What you should do: Set down each record exactly. Omit the pictures.

Entries supplied:
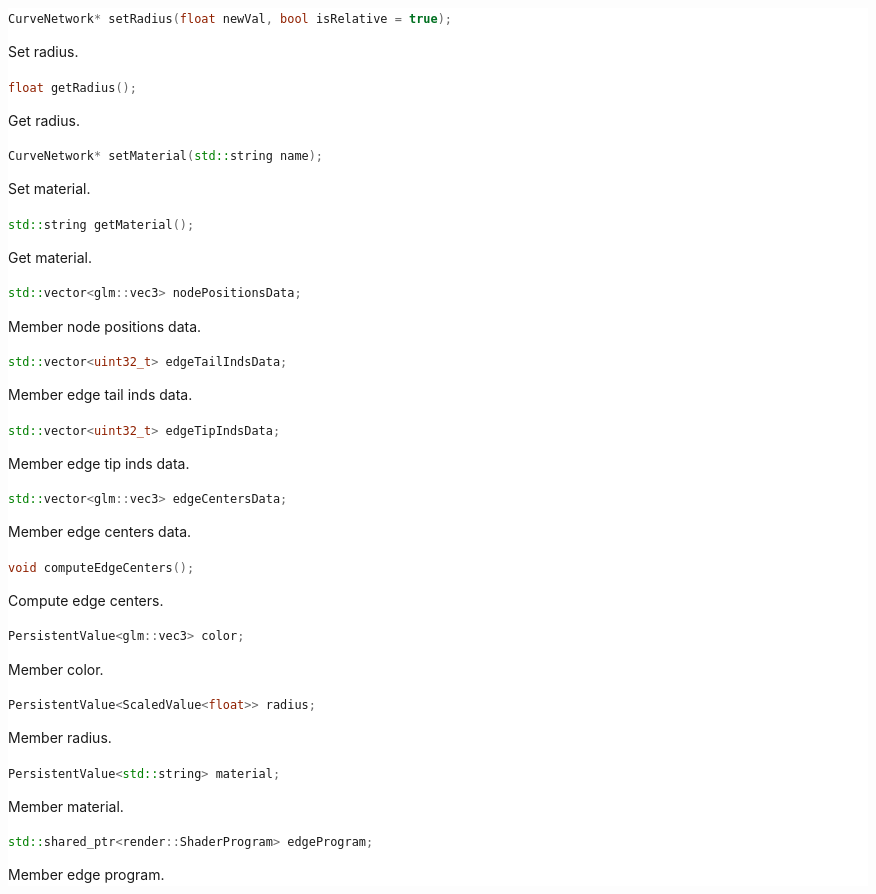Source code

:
 ```cpp
CurveNetwork* setRadius(float newVal, bool isRelative = true);
```
Set radius.

```cpp
float getRadius();
```
Get radius.

```cpp
CurveNetwork* setMaterial(std::string name);
```
Set material.

```cpp
std::string getMaterial();
```
Get material.

```cpp
std::vector<glm::vec3> nodePositionsData;
```
Member node positions data.

```cpp
std::vector<uint32_t> edgeTailIndsData;
```
Member edge tail inds data.

```cpp
std::vector<uint32_t> edgeTipIndsData;
```
Member edge tip inds data.

```cpp
std::vector<glm::vec3> edgeCentersData;
```
Member edge centers data.

```cpp
void computeEdgeCenters();
```
Compute edge centers.

```cpp
PersistentValue<glm::vec3> color;
```
Member color.

```cpp
PersistentValue<ScaledValue<float>> radius;
```
Member radius.

```cpp
PersistentValue<std::string> material;
```
Member material.

```cpp
std::shared_ptr<render::ShaderProgram> edgeProgram;
```
Member edge program.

Response box:
Source code

:
 ```cpp
CurveNetwork* setRadius(float newVal, bool isRelative = true);
```
Set radius.

```cpp
float getRadius();
```
Get radius.

```cpp
CurveNetwork* setMaterial(std::string name);
```
Set material.

```cpp
std::string getMaterial();
```
Get material.

```cpp
std::vector<glm::vec3> nodePositionsData;
```
Member node positions data.

```cpp
std::vector<uint32_t> edgeTailIndsData;
```
Member edge tail inds data.

```cpp
std::vector<uint32_t> edgeTipIndsData;
```
Member edge tip inds data.

```cpp
std::vector<glm::vec3> edgeCentersData;
```
Member edge centers data.

```cpp
void computeEdgeCenters();
```
Compute edge centers.

```cpp
PersistentValue<glm::vec3> color;
```
Member color.

```cpp
PersistentValue<ScaledValue<float>> radius;
```
Member radius.

```cpp
PersistentValue<std::string> material;
```
Member material.

```cpp
std::shared_ptr<render::ShaderProgram> edgeProgram;
```
Member edge program.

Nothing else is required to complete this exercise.